Sports Holistic Nutritionist
Strength and Conditioning Coach
Multisport Coach
Comments 3
You have anthropomorphized a bodily system. You have asserted without evidence that the digestive system can be trained, like a toddler or a puppy – that it somehow learns or adapts to higher carb loads? Do you have evidence of this? Better to say that you can train your brain, via experimentation and learning, to choose products and fueling patterns that will provide enough calories without digestive upset.
Hey Vince… What an odd comment. What was your intention behind posting? First, may I humbly point out that you have used a very large word out of context. Bodily systems deserve to be “anthropomorphized” as they are 1. obviously part of the human entity; and 2. they operate with a human intelligence of their own that our brains cannot direct (the wisdom of our body extents beyond our brain). Secondly, of course you can train the digestive system – this is nothing new and there is plenty of evidence pointing to such that is easily found. Not least of which has been written about here: https://www.outsideonline.com/health/nutrition/new-science-training-your-gut/. You might note that it’s common to make an assertion without propping it up with evidence when the assertion is now at least half a decade old and no longer controversial or new info. Cheers.

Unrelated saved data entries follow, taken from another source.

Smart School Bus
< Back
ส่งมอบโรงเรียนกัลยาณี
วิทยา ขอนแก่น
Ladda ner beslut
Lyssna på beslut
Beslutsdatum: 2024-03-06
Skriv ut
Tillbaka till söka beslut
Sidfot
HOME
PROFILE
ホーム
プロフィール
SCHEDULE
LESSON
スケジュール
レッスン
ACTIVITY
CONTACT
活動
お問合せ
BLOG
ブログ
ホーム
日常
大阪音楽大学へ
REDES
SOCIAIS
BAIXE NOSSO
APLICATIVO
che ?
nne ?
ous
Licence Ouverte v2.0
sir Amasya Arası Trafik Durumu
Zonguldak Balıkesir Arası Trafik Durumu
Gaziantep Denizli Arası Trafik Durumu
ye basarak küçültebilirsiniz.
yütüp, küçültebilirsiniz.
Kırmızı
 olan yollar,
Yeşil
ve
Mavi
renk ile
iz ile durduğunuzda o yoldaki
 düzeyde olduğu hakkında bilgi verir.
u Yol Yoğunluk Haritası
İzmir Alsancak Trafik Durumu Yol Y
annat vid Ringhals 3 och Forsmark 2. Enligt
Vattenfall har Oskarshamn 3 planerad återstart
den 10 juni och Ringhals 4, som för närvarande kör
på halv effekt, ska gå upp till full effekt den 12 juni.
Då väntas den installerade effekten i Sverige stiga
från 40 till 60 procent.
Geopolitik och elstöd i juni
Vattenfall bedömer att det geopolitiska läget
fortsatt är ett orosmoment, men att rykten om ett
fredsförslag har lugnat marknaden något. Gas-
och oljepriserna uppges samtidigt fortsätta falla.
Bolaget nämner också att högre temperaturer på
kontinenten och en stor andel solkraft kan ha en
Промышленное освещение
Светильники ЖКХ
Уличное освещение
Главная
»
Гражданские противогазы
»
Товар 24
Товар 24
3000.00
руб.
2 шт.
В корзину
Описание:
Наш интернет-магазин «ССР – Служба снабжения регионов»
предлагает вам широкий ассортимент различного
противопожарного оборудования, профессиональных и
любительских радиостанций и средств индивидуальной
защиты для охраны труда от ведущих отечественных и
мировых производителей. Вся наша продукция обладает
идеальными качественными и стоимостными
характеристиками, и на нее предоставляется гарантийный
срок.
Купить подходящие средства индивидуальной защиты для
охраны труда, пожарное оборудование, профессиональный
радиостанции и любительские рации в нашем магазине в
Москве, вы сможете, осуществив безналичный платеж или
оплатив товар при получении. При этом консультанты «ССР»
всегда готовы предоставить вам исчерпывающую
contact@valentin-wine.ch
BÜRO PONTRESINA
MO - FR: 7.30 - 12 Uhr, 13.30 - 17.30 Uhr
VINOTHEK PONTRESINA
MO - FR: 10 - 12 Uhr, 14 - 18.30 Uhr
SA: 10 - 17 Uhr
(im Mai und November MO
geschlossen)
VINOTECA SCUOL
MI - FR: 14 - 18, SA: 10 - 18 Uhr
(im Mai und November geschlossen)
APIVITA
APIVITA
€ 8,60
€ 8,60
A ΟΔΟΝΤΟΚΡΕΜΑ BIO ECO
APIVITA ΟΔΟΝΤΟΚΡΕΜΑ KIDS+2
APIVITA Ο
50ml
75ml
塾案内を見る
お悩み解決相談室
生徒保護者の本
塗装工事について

Thank you for the link – I did read it, and the two articles linked within it. I grant that it appears the digestive system may change its reaction to carbs if given a high level of carbs. However, this research is thin, and its usefulness to the average runner is very questionable. The Monash University paper (I could only read the abstract due to paywall) was based on 18 trained runners who could run two hours followed by an hour time trial. So, a pretty select group of runners to begin with. Half were controls, so the effect of carb calories on performance is measured in only 9 people. That doesn’t seem too persuasive to me. What’s more, while their GI distress was reduced, it remained significant.
The other linked article was a literature review from 2017. It admitted that few studies had investigated “training of the gut,” but gosh he was all for it. (BTW, the article was sponsored by Gatorade.)
These articles raise more questions than they answer. How long do adaptations take? How quickly do they disappear? If a runner gobbles the gels in the last long run two weeks before a marathon, will the effect be gone after the taper? Must gels or sports drinks be taken daily to produce any adaptation, or is once a week on the long run enough? How does the athlete’s regular diet affect tolerability of high carb gels and sports drinks? After half a decade, as you say, I see little in the way of practical and proven advice and protocols for tolerating higher amounts of race-day nutrition. But boy, I see a lot of people haunting the late-miles Port a Potties.
Many runners, including me in the past, could benefit from higher calorie intake during endurance exercise. But I see little well-founded research or runner wisdom that suggests that people can solve their endurance nutrition problems via “gut training.” I do think people can improve their comfort and performance by experimenting with different products in different amounts.
And, the very best advice is to get things moving with coffee two hours before the race or workout! That will erase a lot of sins!